Pedicle Subtraction Osteotomy Better With Two Surgeons
Two-surgeon strategy reduces operative time, blood loss, and major postoperative complications
TUESDAY, Jan. 29 (HealthDay News) -- Using a two-surgeon strategy for pedicle subtraction osteotomies is associated with better outcomes, according to a study published in the January issue of Spine Deformity.
Christopher P. Ames, M.D., from the University of California in San Francisco, and colleagues assessed all 78 pedicle subtraction osteotomy cases (2005 to 2010) and compared perioperative morbidity based on the presence of a one (42 cases) or two surgeons (36 cases). Subset analysis excluded cases before 2007 and patients with staged anterior and posterior procedures.

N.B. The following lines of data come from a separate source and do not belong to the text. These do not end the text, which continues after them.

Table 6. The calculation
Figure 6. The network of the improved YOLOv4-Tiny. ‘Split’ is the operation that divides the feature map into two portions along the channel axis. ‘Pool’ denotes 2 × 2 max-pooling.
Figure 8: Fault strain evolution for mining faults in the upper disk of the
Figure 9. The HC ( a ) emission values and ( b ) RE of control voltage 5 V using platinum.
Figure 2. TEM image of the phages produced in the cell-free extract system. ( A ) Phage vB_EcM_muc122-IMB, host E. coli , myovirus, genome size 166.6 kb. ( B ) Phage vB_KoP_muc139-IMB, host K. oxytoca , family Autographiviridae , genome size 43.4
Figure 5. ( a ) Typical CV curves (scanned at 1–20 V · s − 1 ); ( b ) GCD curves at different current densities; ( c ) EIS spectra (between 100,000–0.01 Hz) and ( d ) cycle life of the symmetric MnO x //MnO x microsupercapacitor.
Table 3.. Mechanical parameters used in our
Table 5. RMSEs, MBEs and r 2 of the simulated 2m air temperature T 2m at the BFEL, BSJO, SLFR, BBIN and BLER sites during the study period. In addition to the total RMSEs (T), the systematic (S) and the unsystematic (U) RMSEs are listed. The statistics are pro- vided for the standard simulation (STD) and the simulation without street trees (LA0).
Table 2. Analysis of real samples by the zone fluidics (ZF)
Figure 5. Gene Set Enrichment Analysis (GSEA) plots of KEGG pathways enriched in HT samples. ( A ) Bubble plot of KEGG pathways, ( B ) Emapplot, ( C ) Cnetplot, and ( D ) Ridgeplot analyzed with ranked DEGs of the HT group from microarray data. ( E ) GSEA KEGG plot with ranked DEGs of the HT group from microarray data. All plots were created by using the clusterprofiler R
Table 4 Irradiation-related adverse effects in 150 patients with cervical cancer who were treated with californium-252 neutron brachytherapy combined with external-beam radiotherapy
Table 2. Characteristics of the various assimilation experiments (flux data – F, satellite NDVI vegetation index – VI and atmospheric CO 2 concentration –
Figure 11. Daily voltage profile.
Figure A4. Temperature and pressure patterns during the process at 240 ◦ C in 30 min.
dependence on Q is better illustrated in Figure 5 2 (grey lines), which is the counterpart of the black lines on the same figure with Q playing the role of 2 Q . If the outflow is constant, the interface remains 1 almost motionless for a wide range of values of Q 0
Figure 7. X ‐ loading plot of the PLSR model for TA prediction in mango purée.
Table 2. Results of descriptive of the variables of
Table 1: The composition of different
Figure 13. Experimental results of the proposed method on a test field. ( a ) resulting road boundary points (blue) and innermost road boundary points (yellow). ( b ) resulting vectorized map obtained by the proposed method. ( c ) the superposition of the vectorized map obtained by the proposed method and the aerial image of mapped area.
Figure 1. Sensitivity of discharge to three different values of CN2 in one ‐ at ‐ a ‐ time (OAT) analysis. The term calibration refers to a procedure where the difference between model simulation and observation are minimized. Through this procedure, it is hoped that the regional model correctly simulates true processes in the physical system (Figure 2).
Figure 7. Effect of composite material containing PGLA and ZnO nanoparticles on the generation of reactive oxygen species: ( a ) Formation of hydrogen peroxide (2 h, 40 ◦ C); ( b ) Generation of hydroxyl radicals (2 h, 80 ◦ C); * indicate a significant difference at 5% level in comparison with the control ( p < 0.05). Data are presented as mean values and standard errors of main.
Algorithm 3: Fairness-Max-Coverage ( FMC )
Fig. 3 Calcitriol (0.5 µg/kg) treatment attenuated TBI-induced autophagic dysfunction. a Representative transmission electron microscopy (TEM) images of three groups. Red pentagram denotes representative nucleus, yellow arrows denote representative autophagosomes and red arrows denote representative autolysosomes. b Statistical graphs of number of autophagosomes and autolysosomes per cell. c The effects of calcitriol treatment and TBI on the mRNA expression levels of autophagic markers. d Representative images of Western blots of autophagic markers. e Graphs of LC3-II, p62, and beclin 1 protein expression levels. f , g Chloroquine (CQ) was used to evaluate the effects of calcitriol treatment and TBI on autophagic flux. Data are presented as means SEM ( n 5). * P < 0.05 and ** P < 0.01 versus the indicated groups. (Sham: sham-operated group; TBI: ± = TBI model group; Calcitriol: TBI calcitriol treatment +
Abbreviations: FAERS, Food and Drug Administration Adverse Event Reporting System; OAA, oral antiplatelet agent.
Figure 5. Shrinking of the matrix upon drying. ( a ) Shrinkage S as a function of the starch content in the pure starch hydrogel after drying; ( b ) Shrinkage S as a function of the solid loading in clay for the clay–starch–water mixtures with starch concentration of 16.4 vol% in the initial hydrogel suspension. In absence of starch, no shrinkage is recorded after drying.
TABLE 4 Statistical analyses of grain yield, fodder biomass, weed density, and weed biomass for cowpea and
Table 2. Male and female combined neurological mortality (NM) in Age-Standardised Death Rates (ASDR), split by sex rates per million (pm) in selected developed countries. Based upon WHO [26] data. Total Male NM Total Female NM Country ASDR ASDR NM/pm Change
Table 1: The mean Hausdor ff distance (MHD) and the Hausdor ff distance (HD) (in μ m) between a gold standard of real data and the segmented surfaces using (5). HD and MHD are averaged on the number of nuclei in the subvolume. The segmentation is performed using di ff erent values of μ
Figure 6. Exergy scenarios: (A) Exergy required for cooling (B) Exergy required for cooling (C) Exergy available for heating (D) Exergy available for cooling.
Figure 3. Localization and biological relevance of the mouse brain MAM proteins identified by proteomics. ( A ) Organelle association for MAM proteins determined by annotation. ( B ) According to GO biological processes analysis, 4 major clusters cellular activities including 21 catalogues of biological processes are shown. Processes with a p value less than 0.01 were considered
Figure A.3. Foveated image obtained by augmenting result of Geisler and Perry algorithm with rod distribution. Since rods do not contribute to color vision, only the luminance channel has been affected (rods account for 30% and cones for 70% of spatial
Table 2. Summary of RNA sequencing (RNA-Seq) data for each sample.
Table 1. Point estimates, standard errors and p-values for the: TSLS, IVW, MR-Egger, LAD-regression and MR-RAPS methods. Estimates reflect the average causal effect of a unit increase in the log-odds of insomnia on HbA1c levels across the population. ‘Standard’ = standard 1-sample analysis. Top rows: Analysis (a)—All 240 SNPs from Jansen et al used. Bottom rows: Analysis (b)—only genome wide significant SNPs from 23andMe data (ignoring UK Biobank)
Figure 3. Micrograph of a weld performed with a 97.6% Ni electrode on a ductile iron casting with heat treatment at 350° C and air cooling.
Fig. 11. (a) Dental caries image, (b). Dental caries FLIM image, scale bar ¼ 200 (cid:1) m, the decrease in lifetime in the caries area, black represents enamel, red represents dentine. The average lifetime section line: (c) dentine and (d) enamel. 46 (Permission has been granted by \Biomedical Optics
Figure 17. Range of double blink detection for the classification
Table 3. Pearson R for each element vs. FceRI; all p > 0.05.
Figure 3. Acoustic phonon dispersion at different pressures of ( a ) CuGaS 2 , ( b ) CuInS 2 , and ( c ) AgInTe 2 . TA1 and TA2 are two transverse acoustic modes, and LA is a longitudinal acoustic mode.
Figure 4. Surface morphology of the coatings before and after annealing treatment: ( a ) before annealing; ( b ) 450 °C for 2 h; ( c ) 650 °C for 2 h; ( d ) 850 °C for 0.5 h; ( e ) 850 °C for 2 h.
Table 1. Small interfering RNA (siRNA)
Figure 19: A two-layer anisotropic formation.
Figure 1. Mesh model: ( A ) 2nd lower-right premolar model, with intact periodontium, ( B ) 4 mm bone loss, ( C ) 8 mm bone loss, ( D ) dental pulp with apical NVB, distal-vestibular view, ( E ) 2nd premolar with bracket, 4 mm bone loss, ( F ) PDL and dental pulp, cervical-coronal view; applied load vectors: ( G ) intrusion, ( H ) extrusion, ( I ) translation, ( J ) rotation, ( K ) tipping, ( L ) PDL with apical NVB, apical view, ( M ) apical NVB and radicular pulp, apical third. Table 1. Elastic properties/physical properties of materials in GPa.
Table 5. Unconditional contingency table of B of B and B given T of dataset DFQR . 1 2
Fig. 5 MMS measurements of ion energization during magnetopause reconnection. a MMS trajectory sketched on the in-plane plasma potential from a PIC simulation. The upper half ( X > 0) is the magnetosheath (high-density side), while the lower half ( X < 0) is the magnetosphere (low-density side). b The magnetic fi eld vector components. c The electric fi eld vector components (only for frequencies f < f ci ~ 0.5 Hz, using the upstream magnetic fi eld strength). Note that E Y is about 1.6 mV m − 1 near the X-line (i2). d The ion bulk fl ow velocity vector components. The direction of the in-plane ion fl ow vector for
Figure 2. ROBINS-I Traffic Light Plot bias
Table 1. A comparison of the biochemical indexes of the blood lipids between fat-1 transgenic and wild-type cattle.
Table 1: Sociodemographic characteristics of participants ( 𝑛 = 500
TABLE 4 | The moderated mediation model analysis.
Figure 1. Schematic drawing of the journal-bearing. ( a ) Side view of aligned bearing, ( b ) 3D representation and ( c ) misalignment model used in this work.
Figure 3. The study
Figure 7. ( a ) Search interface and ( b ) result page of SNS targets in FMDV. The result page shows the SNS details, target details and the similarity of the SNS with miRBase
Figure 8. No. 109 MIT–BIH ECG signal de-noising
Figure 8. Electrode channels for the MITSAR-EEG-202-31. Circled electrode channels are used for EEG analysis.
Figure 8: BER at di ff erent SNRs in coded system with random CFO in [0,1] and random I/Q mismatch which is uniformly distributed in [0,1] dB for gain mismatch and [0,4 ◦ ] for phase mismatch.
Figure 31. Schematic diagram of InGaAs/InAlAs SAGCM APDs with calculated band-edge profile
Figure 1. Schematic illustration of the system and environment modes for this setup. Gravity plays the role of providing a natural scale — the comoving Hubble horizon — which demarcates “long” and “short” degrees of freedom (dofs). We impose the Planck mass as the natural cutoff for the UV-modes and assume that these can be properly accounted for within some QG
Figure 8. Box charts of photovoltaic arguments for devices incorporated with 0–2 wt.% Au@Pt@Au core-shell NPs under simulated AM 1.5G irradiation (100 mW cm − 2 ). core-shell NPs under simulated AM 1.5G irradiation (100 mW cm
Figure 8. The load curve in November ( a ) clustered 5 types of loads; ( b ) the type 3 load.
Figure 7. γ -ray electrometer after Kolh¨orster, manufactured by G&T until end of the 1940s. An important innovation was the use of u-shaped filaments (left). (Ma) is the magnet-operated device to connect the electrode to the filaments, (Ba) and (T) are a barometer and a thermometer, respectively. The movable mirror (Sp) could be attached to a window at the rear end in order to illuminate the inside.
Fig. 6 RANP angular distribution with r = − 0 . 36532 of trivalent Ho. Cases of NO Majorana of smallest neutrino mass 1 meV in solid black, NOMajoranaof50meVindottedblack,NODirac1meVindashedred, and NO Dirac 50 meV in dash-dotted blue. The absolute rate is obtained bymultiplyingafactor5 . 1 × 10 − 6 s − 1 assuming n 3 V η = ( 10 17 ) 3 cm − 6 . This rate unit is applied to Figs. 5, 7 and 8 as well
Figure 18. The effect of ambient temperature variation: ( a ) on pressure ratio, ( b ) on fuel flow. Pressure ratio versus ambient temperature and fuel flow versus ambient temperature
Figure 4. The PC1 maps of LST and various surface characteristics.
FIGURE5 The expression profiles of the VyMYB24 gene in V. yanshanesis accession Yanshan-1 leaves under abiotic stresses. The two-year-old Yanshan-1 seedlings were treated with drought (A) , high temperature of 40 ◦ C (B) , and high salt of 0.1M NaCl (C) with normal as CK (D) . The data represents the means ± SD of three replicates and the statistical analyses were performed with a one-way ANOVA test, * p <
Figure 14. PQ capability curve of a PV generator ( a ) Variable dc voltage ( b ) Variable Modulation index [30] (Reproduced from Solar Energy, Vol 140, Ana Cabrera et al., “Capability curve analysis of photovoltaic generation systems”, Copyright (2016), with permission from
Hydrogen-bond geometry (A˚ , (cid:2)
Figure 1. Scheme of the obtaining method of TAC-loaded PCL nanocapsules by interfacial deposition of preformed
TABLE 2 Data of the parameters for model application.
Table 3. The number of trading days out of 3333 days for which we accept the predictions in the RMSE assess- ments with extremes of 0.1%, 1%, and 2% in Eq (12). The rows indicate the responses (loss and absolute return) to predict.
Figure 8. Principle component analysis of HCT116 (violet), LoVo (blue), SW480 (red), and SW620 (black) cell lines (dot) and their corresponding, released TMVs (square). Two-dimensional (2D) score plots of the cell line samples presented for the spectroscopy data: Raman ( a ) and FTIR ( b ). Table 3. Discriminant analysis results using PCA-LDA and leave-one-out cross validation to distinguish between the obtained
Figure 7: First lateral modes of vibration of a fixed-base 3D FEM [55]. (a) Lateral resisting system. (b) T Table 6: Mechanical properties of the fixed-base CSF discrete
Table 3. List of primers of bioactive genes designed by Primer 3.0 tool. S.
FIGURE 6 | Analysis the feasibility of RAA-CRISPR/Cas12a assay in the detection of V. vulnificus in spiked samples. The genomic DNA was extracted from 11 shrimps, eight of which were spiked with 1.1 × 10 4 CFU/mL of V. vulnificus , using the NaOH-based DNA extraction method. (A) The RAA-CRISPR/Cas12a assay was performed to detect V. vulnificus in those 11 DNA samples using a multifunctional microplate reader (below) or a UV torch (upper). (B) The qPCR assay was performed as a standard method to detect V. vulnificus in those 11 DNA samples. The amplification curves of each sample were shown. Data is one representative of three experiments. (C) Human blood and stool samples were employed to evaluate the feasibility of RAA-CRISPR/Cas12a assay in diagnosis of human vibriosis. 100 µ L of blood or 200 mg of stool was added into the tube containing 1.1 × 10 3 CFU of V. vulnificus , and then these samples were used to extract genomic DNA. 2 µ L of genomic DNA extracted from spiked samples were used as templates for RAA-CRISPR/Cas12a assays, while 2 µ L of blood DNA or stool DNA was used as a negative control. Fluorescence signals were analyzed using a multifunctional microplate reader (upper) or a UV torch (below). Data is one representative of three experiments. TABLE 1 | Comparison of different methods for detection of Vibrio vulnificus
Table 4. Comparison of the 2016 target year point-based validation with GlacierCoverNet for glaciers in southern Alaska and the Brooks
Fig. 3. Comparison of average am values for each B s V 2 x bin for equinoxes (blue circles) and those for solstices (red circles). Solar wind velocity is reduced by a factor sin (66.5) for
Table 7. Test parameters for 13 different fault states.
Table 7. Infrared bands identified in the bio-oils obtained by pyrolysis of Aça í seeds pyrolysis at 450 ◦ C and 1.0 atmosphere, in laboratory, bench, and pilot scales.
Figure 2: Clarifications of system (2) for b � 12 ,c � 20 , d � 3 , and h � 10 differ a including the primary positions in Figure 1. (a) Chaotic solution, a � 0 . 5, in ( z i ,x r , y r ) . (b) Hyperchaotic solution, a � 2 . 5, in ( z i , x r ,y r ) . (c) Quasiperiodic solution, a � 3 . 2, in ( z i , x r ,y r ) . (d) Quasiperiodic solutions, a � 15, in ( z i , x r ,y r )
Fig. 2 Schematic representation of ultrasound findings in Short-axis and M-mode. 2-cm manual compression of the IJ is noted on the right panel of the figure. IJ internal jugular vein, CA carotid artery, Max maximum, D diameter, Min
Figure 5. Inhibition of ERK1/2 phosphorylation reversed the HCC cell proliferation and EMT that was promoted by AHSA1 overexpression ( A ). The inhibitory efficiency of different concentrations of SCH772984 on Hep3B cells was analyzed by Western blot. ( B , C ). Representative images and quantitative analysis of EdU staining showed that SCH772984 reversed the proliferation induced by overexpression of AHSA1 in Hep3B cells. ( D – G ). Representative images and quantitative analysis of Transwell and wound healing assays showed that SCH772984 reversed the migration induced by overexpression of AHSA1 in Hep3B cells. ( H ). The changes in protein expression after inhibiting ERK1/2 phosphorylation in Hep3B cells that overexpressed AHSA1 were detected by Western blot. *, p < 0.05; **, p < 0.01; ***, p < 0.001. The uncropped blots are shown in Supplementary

The researchers found that the two groups differed significantly with respect to age (57.6 versus 64.3 years in the single- versus two-surgeon groups), but were similar in terms of the mean number of posterior levels fused, levels decompressed, revision rates, and correction of radiographic parameters. The mean estimated blood loss was significantly higher with a single surgeon versus two surgeons (109 versus 35 percent), as was estimated blood loss (5,278 mL versus 2,003 mL). The average surgical time was significantly longer for single versus two surgeons (7.6 versus 5.0 hours). There was at least one major complication within 30 days in 45 percent of the single-surgeon group compared with 25 percent of the two-surgeon group. There were also higher rates of unplanned surgery within 30 days in the single-surgeon group (19 percent) versus the two-surgeon group (8 percent).
"The use of two surgeons at an experienced spine deformity center decreases the operative time and estimated blood loss, and may be a key factor in witnessed decreased major complication prevalence," the authors write.
Several authors disclosed financial ties to the medical device industry.